Changing the GM’s agenda or principles is one of the biggest changes you can make to the game. Changing these areas will likely require changes throughout the rest of the game, plus playtesting to nail it all down.
Many--indeed, nearly all--of the "change the rules to better suit" examples you could come up with are going to fall under what that first paragraph describes. Few of the mechanics that are binding on the GM are really going to be that offensive...unless you're genuinely committed to the need to just outright lie to your players about the world or the like.
E.g., I cannot fathom a reason why a GM would ever
want to disobey the instruction to give an interesting and useful piece of information as a result of a 10+ Spout Lore roll, aka the DW equivalent of a Knowledge check. The whole
point of a character getting a high result on a Knowledge check is that they will get information that is useful to them. To disobey that instruction
is, in any non-contrived case, going to mean you're deceiving them simply because you
want to deceive them. Much the same applies to Discern Realities (equivalent of Perception); the questions are restricted in part so that the GM isn't getting instantly asked the deep fundamental secrets, and separately, the player's actual actions and descriptions shape the kinds of answers they get. There is, for example, an NPC my party has met and knows reasonably well, which they don't know is actually a black dragon in disguise. They have heard
many suspicious things about the fake identity the dragon hides behind, but they have never put two and two together yet. I haven't
lied to them at any point; I have very rarely even needed a lie of omission, which is acceptable (albeit maybe skirting the boundaries) per the rules.

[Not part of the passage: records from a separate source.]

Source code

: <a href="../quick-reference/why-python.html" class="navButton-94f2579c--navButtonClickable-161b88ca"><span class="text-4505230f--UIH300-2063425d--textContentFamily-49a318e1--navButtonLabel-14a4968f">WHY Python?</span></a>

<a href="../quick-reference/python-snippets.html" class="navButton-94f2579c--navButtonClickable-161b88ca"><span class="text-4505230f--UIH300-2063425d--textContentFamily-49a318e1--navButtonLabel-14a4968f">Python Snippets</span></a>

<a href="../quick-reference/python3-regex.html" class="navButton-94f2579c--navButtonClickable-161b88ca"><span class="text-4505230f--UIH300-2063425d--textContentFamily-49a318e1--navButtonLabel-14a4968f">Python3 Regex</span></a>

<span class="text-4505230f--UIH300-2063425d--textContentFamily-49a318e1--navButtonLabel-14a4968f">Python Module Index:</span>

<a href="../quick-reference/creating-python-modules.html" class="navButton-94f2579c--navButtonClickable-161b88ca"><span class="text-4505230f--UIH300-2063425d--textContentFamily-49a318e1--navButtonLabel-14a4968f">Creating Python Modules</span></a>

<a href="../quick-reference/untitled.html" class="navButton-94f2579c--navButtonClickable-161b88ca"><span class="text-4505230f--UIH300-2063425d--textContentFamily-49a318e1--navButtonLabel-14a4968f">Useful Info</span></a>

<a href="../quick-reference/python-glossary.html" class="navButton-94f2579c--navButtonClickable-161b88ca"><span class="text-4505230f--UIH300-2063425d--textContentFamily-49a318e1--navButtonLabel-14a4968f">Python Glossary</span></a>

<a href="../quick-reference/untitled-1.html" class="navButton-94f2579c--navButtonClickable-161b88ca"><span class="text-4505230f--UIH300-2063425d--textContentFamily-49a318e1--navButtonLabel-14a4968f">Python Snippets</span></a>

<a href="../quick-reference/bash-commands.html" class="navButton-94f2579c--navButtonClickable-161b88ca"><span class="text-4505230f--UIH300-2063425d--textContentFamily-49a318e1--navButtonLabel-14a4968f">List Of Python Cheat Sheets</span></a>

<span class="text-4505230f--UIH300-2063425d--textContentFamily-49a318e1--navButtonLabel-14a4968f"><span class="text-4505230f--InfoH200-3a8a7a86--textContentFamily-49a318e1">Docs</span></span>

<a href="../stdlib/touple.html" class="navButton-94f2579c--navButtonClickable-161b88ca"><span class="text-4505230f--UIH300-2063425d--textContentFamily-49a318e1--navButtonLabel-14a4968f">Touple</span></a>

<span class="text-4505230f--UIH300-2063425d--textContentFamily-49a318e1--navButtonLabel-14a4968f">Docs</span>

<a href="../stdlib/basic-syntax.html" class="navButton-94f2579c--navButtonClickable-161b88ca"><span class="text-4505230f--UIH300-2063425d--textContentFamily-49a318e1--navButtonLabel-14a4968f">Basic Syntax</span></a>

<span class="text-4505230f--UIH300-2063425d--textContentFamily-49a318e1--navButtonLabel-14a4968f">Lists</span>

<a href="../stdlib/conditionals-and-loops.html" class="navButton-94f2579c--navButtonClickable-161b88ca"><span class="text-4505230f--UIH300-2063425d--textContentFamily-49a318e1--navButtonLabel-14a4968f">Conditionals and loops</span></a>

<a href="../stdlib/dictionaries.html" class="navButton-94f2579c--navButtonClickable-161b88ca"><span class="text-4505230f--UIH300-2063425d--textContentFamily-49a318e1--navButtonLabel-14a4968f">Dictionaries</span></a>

So...in one sense, the rules don't just allow, they explicitly
instruct you to create rules. All the time, even! Monster moves, location moves, general moves, class moves, the works. But in another sense, they explain why the game's structure is what it is. That ripping out something as important as any of the Principles or (especially) the Agendas would mean you were, functionally,
designing your own new PbtA game, with all of the effort that such a thing entails. Some discussion is given of which Principles are utterly essential to the function of DW (more or less, "these are what facilitate PbtA play; break these and the game probably won't work anymore, or will run aground
a LOT"), which are essential to the setting-concept its creators intended (and thus very signfiicant to the
feel of the game, but not to whether it will
function per se), and which are important primarily because they're best-practices (such as "Draw Maps, Leave Blanks"). Finally, they also list one commonly-added additional principle ("Test their Bonds"), to show that the list needn't be only
shortened, it's possible to add others.
If you
really care enough, I can go over some of the "house rules" I've applied to DW. None of them change
that much, but they are part of making an Arabian Nights-themed experience rather than the particular kinda-gritty, kinda-mercenary flavor the original creators were aiming for.